Blind Pig Records: 1991

This review first appeared in the September/October 1991 issue of Living Blues magazine.

Carey Bell is a 30-year veteran Chicago harpist who most recently gained national attention with the release of last year's "Harp Attack" on Alligator Records. While "Harp Attack" brought Bell positive reviews and precious exposure, he still shared billing with two infinitely better-known harmonica players (James Cotton and Junior Wells) and the young Billy Branch.

Further, on that all-star album, Bell never sounds as at ease an in control as he does on "Mellow Down Easy."

While past Bell solo efforts have toiled in relative obscurity, "Mellow Down Easy" should escape that fate. Bell, backed by a tight band (Tough Luck, out of Maryland), really shines here. His rich, sweet sound on harp and vocals lends itself well to his melodic style of playing, and an impeccable sense of timing helps swing his music.

Still, he's fully capable of getting down and dirty.
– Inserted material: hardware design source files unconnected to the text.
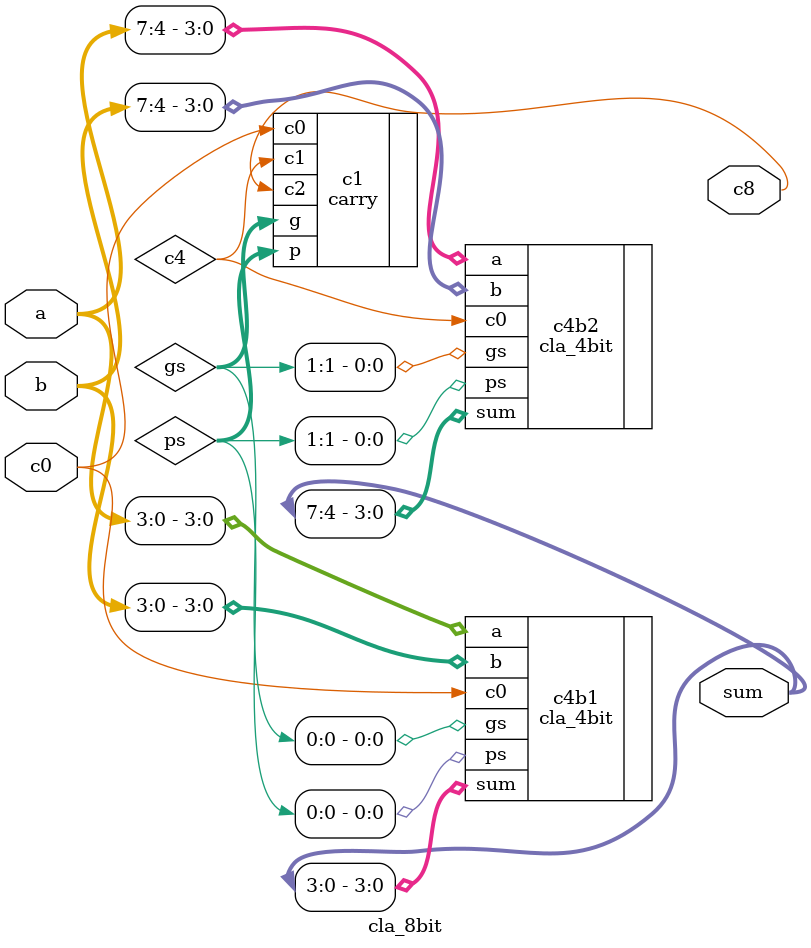
<source format=v>

`include "carry.v"           // Module for calculating carry signals
`include "carry_prop_gen.v"  // Module for calculating propagate/generate signals
`include "sum.v"             // Module for calculating sum bits
`include "cla_4bit.v"        // The 4-bit CLA module that we'll use twice

module cla_8bit(sum, c8, a, b, c0);
    // Output port declarations:
    output [7:0] sum;      // 8-bit sum result
    output c8;             // Final carry-out bit
    
    // Input port declarations:
    input [7:0] a, b;      // Two 8-bit inputs to add
    input c0;              // Initial carry-in
    
    // Internal wires:
    wire [1:0] gs, ps;     // Group generate and propagate signals from the 4-bit blocks
    wire c4;               // Carry-out from the first 4-bit block to the second
    
    // First 4-bit CLA module handles the lower 4 bits (bits 0-3)
    // .sum(sum[3:0]): Connect the 4-bit sum output to the lower 4 bits of the final sum
    // .ps(ps[0]): Store the propagate signal for the lower 4-bit group
    // .gs(gs[0]): Store the generate signal for the lower 4-bit group
    // .a(a[3:0]), .b(b[3:0]): Connect the lower 4 bits of inputs a and b
    // .c0(c0): Pass the initial carry-in to the first block
    cla_4bit c4b1(.sum(sum[3:0]), .ps(ps[0]), .gs(gs[0]), .a(a[3:0]), .b(b[3:0]), .c0(c0));
    
    // Second 4-bit CLA module handles the upper 4 bits (bits 4-7)
    // .sum(sum[7:4]): Connect the 4-bit sum output to the upper 4 bits of the final sum
    // .ps(ps[1]): Store the propagate signal for the upper 4-bit group
    // .gs(gs[1]): Store the generate signal for the upper 4-bit group
    // .a(a[7:4]), .b(b[7:4]): Connect the upper 4 bits of inputs a and b
    // .c0(c4): Pass the carry-out from the first block as carry-in to the second block
    cla_4bit c4b2(.sum(sum[7:4]), .ps(ps[1]), .gs(gs[1]), .a(a[7:4]), .b(b[7:4]), .c0(c4));
    
    // The carry module calculates the carries between blocks using the group
    // propagate and generate signals
    // .c1(c4): The carry into the second 4-bit block
    // .c2(c8): The final carry-out from the entire 8-bit addition
    // .p(ps): Array of propagate signals from each 4-bit block
    // .g(gs): Array of generate signals from each 4-bit block
    // .c0(c0): The initial carry-in
    carry c1(.c1(c4), .c2(c8), .p(ps), .g(gs), .c0(c0));
endmodule


/*
module tb_cla_16bit();
	reg [15:0] a,b;
	reg c0;
	wire [15:0] d;
	wire cout;
	cla_16bit uut(.sum(d),.c16(cout),.a(a),.b(b),.c0(c0));
	
	initial
	begin
	#00 a=16'd10; b=16'd10; c0 = 1'b0; //10-2
	#20 a=16'd30; b=16'd20; c0 = 1'b0;
	#20 a=16'd150; b=16'd130; c0 = 1'b0; //3-5
	#20 a=16'd20000; b=16'd25555; c0 = 1'b0;
	#20 $stop;
	end
	
	initial
	begin
	$monitor("time=%3d, a=%16d, b=%16d, co=%b, d=%16d, cout=%1b",$time,a,b,c0,d,cout);
	end
		
	initial
	begin
	$dumpfile("cla_16bit.vcd");
	$dumpvars;
	end
	
endmodule
*/
</source>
On "Delta Time," for instance, he evokes memories of his own Southern roots (Meridian, Miss.) while band member Lips Lackowitz lays down riffs from "Shortnin' Bread" on rhythm harp, and Bell captures the traditional sound of a freight train on the intro to his own "That Spot Right There."

Bell wrote or co-wrote give of the songs here, all of which hold their own, but it is his choice of covers that betrays his exemplary taste. From Willie Dixon's "Mellow Down Easy" through W.C. Handy's "St. Louis Blues" and back to Muddy Waters' "Walkin' Thru the Park," Bell plays with an exciting combination of skill and panache that never lets the reputation of the composers overshadow his own performance.
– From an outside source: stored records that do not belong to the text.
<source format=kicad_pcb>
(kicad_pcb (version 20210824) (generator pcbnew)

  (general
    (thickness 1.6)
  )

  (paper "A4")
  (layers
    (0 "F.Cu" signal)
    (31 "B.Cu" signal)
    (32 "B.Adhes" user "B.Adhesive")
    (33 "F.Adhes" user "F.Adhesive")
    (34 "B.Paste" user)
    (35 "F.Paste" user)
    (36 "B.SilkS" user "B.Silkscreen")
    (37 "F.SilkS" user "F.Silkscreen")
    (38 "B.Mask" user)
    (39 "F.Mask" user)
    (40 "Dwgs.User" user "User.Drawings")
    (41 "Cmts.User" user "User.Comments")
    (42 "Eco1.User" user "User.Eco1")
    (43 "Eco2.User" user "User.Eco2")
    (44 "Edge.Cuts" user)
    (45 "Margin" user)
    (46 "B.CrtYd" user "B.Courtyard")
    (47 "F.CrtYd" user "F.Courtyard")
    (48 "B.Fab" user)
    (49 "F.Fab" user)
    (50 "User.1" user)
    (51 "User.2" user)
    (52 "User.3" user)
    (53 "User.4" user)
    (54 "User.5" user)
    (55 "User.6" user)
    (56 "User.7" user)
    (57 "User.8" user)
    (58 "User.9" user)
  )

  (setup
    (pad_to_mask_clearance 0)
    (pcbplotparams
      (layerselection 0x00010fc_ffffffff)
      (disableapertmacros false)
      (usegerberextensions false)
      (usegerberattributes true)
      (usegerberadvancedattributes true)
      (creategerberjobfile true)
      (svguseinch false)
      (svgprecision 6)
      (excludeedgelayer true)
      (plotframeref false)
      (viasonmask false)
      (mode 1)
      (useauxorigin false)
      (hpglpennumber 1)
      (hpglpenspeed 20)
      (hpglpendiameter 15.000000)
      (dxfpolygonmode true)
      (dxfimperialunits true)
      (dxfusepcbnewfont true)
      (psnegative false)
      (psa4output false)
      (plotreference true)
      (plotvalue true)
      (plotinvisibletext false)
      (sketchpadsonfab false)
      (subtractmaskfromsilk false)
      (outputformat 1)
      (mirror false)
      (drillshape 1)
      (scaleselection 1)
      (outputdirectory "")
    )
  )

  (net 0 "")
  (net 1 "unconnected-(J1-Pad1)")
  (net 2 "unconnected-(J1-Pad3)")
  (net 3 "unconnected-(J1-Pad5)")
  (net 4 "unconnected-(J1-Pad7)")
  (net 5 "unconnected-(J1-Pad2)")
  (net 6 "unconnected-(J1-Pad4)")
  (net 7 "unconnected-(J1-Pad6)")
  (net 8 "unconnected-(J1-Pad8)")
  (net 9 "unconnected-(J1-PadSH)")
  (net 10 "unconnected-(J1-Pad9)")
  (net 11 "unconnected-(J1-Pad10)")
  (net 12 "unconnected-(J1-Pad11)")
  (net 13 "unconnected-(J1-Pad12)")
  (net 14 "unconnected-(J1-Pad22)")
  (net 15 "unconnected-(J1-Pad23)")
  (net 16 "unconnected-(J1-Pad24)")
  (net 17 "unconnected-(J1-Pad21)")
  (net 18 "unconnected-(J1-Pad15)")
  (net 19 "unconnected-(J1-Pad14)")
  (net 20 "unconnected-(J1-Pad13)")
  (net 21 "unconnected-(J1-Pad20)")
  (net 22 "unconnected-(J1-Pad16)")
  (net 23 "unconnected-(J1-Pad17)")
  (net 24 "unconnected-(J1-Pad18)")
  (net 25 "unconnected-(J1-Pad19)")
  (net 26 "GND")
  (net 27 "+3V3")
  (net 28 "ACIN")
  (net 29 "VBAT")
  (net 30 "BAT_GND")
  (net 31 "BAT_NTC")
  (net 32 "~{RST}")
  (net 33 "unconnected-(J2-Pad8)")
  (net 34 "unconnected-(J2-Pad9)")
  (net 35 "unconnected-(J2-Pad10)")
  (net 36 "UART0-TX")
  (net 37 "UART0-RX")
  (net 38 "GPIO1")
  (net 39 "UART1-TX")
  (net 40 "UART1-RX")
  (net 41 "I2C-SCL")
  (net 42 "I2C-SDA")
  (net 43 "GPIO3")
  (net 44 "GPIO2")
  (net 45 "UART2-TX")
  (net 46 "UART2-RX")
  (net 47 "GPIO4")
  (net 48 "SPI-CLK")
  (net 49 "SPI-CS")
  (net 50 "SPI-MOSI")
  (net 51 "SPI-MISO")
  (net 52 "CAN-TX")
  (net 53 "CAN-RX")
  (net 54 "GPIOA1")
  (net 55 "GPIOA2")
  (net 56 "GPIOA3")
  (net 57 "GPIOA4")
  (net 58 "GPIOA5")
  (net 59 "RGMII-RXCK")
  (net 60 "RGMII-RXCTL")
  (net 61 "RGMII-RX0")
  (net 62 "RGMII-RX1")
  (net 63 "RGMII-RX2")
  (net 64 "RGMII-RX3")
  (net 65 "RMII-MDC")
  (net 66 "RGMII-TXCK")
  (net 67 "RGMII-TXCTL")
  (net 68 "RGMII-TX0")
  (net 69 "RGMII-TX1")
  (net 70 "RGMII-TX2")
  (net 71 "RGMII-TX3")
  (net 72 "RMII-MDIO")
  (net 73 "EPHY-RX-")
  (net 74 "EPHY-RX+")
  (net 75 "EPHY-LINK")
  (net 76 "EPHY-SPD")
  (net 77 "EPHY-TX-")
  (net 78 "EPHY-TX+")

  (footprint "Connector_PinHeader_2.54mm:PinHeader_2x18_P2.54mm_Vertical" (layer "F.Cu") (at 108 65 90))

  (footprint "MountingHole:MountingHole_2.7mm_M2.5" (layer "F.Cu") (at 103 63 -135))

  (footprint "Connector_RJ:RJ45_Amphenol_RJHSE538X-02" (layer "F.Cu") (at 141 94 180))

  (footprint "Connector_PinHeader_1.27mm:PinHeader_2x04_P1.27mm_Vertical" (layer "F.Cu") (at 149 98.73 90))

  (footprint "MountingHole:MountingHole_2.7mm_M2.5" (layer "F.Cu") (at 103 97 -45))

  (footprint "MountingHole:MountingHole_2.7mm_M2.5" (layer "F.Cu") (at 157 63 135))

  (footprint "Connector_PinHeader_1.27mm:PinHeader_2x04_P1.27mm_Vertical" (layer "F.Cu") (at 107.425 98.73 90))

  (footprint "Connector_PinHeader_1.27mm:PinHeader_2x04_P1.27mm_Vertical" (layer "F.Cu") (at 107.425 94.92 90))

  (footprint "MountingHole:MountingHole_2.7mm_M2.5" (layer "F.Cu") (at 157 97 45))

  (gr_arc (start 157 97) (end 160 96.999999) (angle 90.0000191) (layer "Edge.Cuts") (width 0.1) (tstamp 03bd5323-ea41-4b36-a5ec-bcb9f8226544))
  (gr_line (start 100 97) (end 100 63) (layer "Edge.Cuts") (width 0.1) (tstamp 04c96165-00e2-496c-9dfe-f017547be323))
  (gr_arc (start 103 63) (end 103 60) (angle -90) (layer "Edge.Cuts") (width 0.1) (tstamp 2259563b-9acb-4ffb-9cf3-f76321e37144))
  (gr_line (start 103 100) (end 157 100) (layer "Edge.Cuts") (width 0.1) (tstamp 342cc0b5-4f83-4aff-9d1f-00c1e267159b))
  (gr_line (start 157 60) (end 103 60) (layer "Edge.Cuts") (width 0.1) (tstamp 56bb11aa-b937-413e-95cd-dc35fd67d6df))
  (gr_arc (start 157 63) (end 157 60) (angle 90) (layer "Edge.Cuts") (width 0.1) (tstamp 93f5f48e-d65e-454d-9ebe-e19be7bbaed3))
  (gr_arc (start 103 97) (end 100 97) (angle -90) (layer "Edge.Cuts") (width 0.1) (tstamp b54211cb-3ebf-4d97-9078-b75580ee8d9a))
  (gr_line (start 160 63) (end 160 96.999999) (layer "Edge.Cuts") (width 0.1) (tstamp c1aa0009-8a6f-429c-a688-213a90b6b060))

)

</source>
Bell is hardly the only talent here, though. Guitarist Steve Jacobs plays with taste and forethought (check out his fills on the cover of Eddie Boyd's "Five Long Years"), while bassist Brian McGregor and drummer Buddy Grandell help keep the music swinging.

"Mellow Down Easy" is a welcome effort from an undeservedly under-recognized master of the blues harp.